Rzecznik Kremla Dmitrij Pieskow wyraził w poniedziałek nadzieję, że sytuacja wokół Kataru nie wpłynie negatywnie na walkę z terroryzmem, której aktualność - jak powiedział - potwierdziły m.in. niedawne tragiczne wydarzenia w Londynie.

Pieskow podkreślił na konferencji prasowej, że Rosja jest zainteresowana stabilnością i pokojem w Zatoce Perskiej.

"Moskwa jest zainteresowana utrzymaniem dobrych relacji z państwami Zatoki Perskiej, lecz nie zamierza mieszać się w sprawy wewnętrzne innych krajów, w tym przypadku - państw Zatoki Perskiej" - oświadczył Pieskow.
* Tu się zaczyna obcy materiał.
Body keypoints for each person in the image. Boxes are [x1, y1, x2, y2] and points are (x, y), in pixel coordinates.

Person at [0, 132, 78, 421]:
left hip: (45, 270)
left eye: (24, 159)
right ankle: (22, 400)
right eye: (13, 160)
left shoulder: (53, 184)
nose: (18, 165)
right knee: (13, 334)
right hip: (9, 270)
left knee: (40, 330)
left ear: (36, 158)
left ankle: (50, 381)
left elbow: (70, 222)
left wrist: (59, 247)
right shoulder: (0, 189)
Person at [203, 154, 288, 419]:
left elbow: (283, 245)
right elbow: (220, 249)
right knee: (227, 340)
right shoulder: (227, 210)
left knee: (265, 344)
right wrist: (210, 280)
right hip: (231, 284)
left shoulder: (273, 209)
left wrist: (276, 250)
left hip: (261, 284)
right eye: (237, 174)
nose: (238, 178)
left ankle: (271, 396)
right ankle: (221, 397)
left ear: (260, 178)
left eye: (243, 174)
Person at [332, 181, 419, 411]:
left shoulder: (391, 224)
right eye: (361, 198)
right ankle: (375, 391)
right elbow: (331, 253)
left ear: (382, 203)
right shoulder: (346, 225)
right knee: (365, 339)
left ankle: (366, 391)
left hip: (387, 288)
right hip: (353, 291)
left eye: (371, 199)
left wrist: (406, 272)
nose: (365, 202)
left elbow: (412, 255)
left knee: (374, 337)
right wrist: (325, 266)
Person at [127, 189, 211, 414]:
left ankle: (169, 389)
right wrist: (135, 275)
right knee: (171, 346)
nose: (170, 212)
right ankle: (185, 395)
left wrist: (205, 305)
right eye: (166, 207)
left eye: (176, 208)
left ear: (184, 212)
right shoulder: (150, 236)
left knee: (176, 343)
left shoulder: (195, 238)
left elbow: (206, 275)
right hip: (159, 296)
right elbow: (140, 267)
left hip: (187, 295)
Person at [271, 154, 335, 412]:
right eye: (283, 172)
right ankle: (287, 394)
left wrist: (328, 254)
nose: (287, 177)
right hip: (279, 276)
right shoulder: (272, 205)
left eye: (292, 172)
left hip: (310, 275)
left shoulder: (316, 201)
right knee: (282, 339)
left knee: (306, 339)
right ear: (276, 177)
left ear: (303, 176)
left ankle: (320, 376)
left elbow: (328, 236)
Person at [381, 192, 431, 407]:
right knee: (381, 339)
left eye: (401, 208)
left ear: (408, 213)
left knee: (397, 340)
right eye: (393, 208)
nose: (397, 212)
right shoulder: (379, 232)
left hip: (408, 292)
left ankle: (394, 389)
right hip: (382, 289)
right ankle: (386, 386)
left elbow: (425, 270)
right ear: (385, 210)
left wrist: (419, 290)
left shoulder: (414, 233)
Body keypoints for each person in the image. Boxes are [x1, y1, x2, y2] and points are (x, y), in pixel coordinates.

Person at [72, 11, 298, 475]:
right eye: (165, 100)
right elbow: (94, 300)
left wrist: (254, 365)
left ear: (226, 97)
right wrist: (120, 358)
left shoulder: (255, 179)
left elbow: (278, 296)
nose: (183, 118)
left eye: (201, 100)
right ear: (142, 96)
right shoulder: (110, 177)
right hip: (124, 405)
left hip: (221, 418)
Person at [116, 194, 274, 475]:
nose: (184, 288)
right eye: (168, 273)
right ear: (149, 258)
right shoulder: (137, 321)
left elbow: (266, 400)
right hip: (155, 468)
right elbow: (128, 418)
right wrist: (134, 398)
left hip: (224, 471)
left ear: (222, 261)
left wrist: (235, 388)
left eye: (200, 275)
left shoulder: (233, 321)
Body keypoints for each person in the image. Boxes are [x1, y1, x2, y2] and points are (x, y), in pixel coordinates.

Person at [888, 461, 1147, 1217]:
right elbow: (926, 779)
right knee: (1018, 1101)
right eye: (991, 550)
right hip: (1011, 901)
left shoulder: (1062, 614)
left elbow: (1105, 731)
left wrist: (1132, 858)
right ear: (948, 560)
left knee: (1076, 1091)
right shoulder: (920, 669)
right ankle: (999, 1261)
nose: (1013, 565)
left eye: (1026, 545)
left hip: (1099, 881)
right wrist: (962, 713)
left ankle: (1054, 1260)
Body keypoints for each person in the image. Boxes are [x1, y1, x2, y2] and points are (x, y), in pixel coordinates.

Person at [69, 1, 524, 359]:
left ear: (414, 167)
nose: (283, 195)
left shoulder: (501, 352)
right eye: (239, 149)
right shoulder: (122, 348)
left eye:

Arabia Saudyjska, a w ślad za nią Zjednoczone Emiraty Arabskie, Egipt, Bahrajn i Jemen zerwały w poniedziałek stosunki dyplomatyczne z Katarem, oskarżając to państwo o wspieranie terroryzmu, w tym Al-Kaidy i Bractwa Muzułmańskiego. Rijad i Kair zawiesiły ponadto z Katarem wszystkie połącznia lądowe, morskie i powietrzne.

Za niewłaściwe Pieskow uznał zadane mu pytanie o to, czy Rosja może wesprzeć Katar, jeśli ten by się znalazł w trudnej sytuacji z powodu blokady.

"Rosja, będąc aktywnym uczestnikiem globalnego procesu walki z terroryzmem międzynarodowym, ma nadzieję, że ta sytuacja nie wpłynie w żaden sposób na ogólny nastrój i zdecydowane stanowisko w walce z terroryzmem, której aktualność, pilność i bezalternatywność potwierdzają tragiczne zdarzenia, w tym te niedawne w Londynie" - powiedział Pieskow dziennikarzom nawiązując do sobotniego zamachu terrorystycznego w stolicy Wielkiej Brytanii.

Poproszony o skomentowanie decyzji kilku państw arabskich, które zerwały stosunki dyplomatyczne z Katarem, minister spraw zagranicznych Rosji Siergiej Ławrow powiedział, że to sprawa tych państw.

"To ich sprawa, stosunki dwustronne tych państw. Nie mieszamy się do tych decyzji. Chociaż podejrzewa się nas o to, że stoimy za każdym wydarzeniem na świecie, to zapewniam, że tak nie jest" - powiedział Ławrow w poniedziałek na konferencji prasowej w Moskwie.